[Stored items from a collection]

-------

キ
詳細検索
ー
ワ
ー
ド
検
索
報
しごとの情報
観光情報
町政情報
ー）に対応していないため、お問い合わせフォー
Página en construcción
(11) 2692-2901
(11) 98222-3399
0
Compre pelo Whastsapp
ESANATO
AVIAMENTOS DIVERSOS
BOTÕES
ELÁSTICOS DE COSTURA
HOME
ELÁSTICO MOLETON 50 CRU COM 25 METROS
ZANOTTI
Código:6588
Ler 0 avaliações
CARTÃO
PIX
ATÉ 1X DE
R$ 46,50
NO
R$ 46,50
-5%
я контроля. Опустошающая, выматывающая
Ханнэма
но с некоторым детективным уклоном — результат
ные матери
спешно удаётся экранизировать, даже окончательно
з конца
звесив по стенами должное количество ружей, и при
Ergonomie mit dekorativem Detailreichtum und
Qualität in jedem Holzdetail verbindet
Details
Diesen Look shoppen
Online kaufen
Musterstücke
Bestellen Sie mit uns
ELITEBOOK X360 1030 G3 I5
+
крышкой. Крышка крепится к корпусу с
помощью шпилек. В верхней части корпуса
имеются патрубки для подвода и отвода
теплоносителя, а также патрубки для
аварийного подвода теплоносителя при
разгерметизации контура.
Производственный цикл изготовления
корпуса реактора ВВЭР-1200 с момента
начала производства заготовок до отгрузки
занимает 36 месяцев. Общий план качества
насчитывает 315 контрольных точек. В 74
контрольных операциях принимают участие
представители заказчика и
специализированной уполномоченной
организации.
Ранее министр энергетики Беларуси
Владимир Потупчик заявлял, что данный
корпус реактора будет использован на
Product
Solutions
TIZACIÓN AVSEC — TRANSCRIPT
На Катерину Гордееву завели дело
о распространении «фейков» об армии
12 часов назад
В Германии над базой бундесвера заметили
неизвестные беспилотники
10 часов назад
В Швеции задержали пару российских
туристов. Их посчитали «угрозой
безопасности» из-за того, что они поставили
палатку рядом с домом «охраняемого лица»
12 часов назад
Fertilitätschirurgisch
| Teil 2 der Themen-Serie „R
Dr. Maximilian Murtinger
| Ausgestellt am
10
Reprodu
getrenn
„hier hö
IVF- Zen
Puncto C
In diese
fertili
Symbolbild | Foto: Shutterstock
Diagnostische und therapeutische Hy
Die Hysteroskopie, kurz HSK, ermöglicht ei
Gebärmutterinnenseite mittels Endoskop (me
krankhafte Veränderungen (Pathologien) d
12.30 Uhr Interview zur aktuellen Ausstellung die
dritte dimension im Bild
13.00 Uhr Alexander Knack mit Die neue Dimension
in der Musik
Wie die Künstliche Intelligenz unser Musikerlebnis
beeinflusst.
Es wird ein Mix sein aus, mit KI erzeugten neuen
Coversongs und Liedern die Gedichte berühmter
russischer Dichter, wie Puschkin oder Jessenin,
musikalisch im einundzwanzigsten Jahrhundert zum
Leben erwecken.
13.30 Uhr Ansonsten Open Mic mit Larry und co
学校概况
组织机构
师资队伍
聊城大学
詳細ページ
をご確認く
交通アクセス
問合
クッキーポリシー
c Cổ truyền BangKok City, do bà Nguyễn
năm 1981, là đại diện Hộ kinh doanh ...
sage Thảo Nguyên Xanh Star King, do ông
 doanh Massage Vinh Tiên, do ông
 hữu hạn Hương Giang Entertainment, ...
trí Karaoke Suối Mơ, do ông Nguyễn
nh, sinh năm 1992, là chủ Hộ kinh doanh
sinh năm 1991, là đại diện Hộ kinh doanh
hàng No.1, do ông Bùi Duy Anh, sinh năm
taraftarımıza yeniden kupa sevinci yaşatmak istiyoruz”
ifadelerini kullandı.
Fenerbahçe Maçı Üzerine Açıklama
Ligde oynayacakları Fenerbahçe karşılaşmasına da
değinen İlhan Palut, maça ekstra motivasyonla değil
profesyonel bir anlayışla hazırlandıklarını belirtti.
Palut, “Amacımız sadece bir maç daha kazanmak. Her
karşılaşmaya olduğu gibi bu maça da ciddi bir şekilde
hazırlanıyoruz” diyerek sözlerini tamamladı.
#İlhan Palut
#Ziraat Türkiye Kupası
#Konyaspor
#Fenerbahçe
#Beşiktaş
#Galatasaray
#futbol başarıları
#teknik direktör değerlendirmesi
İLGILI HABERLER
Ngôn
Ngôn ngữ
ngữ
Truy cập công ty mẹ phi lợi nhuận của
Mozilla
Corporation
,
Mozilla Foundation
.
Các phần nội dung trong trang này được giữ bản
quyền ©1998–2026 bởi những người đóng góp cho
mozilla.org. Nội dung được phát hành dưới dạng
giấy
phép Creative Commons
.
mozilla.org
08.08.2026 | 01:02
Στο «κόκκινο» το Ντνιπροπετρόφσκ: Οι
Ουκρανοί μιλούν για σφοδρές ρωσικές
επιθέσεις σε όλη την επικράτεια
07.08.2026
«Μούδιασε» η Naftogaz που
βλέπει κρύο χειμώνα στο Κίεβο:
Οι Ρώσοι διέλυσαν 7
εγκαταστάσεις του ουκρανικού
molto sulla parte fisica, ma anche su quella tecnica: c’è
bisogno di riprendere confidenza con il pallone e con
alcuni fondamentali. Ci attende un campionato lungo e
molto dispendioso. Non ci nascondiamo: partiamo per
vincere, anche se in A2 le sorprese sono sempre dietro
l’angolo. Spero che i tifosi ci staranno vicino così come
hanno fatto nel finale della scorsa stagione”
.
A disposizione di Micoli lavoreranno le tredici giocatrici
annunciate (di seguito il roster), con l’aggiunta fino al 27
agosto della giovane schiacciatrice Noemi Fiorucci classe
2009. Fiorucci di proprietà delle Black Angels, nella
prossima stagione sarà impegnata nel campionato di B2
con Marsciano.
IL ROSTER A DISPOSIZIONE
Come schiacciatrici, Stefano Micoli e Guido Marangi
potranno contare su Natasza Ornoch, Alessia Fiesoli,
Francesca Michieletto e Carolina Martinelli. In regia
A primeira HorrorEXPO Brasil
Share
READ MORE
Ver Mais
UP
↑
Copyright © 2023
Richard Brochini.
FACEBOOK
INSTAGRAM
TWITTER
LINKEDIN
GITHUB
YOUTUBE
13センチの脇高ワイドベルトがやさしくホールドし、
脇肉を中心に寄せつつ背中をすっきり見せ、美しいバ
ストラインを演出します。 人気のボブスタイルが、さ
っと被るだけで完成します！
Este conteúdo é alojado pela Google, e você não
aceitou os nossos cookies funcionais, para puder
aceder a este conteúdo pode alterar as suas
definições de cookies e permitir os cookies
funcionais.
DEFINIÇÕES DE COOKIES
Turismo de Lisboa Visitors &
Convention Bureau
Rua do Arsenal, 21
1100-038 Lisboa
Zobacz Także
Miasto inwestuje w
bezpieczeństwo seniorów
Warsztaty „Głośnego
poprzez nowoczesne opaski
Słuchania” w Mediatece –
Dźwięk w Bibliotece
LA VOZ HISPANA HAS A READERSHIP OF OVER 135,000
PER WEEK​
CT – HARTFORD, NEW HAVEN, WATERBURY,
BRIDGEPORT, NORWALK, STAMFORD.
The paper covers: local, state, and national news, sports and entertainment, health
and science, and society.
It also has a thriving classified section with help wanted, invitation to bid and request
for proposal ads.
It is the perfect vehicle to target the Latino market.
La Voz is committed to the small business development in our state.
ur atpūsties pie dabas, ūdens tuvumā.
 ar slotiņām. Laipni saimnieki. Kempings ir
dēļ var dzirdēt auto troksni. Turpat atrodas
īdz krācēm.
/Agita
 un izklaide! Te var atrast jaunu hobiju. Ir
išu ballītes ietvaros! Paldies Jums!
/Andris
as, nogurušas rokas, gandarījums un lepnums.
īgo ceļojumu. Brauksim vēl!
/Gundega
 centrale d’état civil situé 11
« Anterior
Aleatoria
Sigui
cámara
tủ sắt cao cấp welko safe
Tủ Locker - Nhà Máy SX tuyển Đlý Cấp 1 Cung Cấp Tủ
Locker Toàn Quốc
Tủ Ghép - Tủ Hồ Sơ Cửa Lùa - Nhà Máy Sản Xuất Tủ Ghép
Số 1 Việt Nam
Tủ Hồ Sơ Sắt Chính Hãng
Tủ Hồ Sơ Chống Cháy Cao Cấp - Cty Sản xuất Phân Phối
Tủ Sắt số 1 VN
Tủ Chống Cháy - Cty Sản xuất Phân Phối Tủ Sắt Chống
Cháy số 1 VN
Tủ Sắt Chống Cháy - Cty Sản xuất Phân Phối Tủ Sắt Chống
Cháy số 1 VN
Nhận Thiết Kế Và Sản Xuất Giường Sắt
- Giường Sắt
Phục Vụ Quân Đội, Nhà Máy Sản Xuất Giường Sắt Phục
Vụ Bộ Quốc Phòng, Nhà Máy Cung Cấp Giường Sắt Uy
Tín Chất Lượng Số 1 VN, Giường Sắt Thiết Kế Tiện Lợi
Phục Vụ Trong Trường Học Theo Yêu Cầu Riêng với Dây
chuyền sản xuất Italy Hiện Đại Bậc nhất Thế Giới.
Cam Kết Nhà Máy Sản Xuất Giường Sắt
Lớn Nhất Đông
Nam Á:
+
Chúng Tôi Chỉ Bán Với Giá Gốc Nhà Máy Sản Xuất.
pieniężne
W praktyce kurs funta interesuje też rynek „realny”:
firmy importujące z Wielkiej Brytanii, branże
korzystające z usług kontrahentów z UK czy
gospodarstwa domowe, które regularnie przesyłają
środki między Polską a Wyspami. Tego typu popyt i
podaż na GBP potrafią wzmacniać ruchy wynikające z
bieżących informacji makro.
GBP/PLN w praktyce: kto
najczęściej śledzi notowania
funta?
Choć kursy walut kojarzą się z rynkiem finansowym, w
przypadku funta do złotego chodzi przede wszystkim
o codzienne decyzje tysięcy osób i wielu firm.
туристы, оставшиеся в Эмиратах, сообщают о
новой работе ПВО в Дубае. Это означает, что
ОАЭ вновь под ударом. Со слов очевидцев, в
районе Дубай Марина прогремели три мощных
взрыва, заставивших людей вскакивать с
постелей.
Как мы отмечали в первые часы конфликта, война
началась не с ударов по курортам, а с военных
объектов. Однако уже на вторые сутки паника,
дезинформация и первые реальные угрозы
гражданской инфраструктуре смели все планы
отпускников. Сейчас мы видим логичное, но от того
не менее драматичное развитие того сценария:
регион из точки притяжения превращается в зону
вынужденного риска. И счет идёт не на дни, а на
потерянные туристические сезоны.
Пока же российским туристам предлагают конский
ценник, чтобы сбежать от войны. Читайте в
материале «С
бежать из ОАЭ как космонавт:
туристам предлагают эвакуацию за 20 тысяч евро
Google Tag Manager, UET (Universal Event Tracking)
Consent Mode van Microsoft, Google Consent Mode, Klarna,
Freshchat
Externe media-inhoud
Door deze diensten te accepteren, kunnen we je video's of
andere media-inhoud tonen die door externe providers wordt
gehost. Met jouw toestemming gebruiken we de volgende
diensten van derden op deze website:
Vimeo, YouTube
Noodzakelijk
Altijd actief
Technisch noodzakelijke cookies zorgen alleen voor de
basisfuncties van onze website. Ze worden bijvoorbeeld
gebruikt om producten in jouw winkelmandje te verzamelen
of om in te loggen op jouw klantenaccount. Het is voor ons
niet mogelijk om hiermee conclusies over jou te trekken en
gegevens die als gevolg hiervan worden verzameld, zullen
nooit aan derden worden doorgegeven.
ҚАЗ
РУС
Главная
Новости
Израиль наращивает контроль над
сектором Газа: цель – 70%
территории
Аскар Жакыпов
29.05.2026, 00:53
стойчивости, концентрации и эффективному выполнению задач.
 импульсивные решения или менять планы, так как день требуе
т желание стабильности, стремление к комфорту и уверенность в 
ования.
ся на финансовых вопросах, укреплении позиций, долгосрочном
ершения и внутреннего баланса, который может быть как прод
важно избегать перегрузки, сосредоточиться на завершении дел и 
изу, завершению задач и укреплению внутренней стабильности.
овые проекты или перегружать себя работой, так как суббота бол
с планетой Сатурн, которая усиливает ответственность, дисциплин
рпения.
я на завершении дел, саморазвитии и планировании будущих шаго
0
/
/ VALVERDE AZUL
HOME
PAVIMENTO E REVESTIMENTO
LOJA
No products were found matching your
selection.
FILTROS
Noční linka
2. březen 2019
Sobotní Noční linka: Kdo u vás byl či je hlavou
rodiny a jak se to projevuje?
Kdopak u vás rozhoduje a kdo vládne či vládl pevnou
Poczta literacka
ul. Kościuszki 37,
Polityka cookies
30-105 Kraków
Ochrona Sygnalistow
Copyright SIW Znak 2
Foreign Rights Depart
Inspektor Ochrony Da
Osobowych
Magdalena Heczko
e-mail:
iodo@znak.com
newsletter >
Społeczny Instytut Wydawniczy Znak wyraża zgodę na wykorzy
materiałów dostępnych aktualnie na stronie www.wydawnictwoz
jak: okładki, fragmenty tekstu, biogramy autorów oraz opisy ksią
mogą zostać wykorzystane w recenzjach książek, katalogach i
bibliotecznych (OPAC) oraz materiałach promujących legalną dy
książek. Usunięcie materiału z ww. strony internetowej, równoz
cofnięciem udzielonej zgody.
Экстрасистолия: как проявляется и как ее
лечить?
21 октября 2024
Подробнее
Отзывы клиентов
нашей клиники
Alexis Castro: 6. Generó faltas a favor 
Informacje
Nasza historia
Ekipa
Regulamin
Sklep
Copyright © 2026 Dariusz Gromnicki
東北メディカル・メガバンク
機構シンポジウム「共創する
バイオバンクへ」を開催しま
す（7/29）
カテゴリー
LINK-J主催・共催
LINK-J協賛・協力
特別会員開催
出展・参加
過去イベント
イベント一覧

-------

**Problem to solve**
Reproduce every line in the data that has the word "планы" in it.

**Answer to the exercise**
гражданской инфраструктуре смели все планы
 импульсивные решения или менять планы, так как день требуе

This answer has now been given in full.